Bulk import

A "bulk import" is a process involving a large amount of data to write in one or more connected tables, usually starting from a file.

Writing data means inserting records in table or updating them.

Typical problems to deal with when importing data are:

  • how to speed up the import process (e.g. loading 1M rows from a file in a few minutes and not in days or weeks)

  • updating already existing records, where a specific record can be identified by a set of fields which are not the PK but they can be used to identity a single record (e.g. COMPANY_ID + CODEs instead of a PK based on a single numeric field like PROG_ID)

  • validating input data in terms of:

    • NOT NULL constraints

    • type validation (e.g. an integer, e decimal number, a date expressed as yyyy-MM-dd, a date+time expressed as yyyy-MM-dd HH:mm)

    • length validation (e.g. a text no more larger than x characters, an integer having no more than N digits, a decimal number having no more than N/M int/dec digits)

** Activity list **
a - Answer these questions using the bulk import text.
(i) What does writing data mean?
(ii) Which set of fields is given as an example for identifying a single record instead of a PK?
(iii) In the type validation example, what format is given for a date?
b - Reproduce the part of the bulk import text starting at "Writing data means" and ending at "days or weeks)".

** Saved entries **
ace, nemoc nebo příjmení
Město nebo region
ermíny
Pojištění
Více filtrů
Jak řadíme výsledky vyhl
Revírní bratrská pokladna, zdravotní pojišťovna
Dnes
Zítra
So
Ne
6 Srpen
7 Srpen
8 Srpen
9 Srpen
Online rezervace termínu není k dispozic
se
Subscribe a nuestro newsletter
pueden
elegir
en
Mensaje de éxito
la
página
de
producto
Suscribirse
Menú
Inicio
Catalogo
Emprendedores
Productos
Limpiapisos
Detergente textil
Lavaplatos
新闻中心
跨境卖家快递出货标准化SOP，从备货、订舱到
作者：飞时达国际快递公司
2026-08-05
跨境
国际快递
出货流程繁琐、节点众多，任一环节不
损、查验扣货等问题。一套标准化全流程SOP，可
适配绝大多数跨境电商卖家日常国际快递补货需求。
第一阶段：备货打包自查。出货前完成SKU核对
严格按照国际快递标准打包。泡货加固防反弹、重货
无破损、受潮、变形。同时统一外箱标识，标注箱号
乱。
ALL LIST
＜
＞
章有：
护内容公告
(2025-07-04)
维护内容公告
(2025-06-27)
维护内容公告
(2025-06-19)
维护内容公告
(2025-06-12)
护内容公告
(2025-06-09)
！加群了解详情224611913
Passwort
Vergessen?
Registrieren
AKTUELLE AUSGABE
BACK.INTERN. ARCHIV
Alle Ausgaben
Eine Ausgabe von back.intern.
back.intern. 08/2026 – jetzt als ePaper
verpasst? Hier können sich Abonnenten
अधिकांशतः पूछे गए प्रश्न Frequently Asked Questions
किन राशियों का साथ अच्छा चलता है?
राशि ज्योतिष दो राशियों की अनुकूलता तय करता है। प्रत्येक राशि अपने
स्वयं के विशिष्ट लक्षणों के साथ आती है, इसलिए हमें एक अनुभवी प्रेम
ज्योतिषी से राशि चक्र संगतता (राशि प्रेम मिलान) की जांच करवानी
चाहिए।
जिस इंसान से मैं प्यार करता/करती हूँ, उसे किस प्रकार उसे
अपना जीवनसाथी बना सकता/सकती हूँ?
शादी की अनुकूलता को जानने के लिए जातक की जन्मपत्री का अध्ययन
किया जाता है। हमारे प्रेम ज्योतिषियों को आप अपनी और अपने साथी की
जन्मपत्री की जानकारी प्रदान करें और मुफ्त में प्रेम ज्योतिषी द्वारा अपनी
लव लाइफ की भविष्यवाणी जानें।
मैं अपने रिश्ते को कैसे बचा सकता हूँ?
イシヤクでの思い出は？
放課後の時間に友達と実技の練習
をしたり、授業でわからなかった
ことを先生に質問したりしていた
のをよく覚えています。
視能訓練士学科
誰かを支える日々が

** Activity answers **
a -
(i) Inserting records in a table or updating them.
(ii) COMPANY_ID + CODEs.
(iii) yyyy-MM-dd.

b -
Writing data means inserting records in table or updating them.

Typical problems to deal with when importing data are:

  • how to speed up the import process (e.g. loading 1M rows from a file in a few minutes and not in days or weeks)